(Stored data)

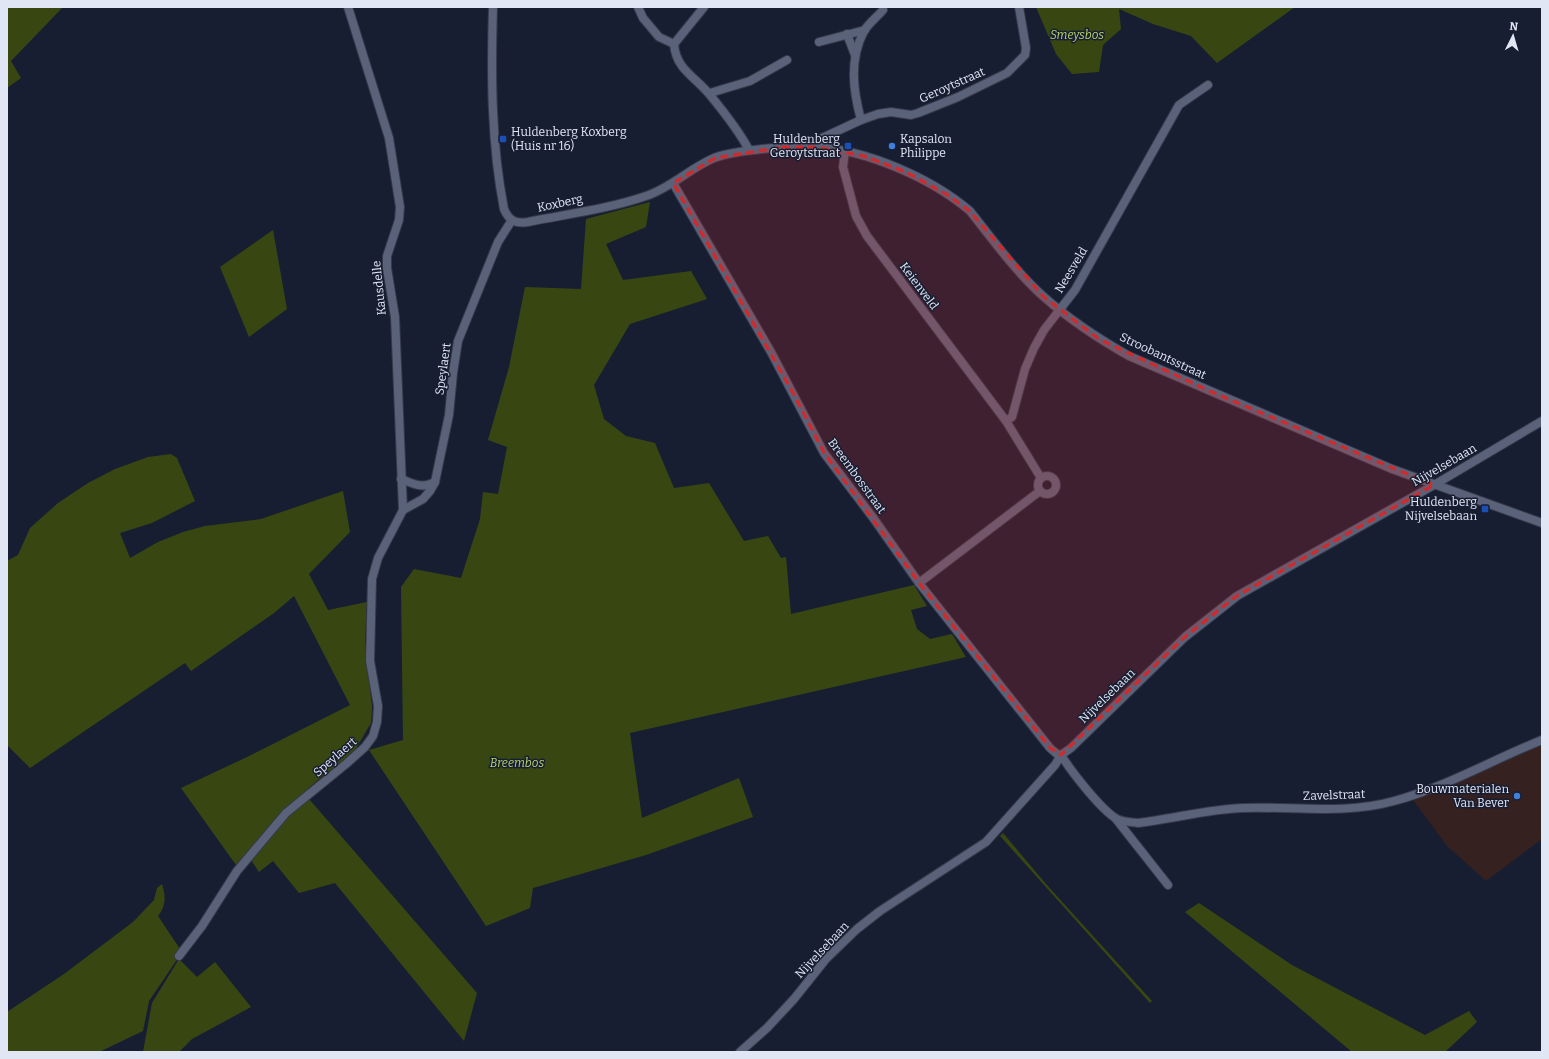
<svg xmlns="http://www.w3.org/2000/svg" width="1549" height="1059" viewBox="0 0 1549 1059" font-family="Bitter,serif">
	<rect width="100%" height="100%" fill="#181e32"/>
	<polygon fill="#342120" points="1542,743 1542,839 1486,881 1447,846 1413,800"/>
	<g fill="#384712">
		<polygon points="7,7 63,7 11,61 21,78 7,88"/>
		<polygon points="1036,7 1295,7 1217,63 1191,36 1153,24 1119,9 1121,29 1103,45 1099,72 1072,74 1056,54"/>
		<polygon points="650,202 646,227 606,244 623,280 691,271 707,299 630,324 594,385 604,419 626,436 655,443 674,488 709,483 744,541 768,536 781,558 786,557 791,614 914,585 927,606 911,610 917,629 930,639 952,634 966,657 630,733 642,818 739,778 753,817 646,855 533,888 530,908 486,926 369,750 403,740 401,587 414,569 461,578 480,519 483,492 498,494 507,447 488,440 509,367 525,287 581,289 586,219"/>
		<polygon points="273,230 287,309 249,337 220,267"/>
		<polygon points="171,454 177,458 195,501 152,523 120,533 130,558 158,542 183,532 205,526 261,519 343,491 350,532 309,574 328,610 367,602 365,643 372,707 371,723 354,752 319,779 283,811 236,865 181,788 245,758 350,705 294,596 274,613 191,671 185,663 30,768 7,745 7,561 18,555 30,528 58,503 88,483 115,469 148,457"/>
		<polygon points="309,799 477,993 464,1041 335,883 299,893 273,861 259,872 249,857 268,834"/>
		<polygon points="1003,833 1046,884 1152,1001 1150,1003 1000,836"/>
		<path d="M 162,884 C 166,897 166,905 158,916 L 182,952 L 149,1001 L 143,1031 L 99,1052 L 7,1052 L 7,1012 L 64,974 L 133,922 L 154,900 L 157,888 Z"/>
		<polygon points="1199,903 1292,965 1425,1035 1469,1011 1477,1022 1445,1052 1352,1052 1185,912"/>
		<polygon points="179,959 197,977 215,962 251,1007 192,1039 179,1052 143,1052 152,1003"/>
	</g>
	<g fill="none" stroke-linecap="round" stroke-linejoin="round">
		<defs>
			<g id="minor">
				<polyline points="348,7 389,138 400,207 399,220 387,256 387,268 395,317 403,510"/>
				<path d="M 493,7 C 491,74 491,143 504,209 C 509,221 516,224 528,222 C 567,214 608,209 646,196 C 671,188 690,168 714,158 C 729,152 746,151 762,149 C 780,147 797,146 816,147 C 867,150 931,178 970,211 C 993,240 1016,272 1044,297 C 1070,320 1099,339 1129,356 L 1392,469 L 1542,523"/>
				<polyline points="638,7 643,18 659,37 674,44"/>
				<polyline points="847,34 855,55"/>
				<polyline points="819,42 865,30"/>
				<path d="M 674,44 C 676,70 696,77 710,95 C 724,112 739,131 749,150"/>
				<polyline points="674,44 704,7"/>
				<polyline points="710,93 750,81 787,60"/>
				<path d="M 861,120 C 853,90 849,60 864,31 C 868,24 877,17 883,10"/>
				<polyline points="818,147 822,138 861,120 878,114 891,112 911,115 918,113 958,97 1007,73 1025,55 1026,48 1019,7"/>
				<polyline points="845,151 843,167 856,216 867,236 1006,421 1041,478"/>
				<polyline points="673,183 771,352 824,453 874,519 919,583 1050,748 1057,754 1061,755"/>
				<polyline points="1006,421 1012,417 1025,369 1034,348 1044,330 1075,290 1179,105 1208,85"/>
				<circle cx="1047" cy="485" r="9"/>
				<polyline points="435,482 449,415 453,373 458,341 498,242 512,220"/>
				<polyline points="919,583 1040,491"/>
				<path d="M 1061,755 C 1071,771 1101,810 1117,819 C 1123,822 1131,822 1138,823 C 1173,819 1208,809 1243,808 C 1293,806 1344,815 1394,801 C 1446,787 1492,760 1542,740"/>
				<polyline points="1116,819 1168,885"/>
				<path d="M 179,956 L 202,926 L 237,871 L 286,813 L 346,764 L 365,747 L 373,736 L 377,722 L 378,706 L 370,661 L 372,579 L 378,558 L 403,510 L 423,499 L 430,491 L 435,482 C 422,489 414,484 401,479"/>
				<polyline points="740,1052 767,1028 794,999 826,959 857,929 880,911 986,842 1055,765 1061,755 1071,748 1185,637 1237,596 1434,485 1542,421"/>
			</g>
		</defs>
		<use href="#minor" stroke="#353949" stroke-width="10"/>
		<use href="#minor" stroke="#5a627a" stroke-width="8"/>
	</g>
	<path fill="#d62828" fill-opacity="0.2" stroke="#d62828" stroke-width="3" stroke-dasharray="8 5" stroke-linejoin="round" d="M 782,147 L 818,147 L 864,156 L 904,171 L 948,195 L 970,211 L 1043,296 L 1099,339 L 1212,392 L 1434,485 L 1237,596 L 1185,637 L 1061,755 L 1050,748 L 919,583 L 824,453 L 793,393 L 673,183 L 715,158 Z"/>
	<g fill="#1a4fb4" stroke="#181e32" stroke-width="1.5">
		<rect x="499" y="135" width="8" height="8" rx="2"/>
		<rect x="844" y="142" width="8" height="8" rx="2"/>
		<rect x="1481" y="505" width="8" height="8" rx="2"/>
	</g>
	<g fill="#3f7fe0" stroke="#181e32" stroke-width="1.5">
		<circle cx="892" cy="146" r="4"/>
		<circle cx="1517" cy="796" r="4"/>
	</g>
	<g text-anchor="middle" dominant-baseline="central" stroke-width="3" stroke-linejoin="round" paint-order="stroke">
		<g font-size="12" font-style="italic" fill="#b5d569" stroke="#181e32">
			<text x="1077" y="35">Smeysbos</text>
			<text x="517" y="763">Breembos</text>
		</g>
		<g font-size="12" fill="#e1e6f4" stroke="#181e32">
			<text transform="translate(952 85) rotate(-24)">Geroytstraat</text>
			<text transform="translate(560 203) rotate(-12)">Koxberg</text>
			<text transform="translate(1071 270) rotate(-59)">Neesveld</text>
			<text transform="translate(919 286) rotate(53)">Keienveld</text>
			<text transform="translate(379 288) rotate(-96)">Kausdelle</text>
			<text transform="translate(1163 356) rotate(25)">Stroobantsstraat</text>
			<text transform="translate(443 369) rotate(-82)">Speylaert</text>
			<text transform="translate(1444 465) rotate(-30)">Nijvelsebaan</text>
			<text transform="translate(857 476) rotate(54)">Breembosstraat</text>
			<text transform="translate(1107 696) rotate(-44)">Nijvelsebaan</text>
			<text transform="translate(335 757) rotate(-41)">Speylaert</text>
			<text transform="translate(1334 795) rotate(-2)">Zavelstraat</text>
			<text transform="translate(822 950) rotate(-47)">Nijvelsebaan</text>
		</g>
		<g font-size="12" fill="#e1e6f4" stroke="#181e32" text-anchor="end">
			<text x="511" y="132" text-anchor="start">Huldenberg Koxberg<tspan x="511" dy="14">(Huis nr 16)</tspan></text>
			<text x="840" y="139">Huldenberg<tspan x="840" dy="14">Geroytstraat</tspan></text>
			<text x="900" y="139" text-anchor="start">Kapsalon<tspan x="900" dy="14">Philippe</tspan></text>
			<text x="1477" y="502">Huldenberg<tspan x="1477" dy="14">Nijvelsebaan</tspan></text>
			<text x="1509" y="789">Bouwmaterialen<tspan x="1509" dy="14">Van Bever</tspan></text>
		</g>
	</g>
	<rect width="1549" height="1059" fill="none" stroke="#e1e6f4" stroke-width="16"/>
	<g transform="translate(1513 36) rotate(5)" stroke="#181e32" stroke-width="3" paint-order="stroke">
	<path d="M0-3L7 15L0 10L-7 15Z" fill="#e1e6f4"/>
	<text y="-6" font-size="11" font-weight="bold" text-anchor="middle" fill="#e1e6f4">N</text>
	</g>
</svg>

**PROBLEM:** Show the lines of the records that contain the word "middle".

**SOLUTION TO THIS TASK:**
	<g text-anchor="middle" dominant-baseline="central" stroke-width="3" stroke-linejoin="round" paint-order="stroke">
	<text y="-6" font-size="11" font-weight="bold" text-anchor="middle" fill="#e1e6f4">N</text>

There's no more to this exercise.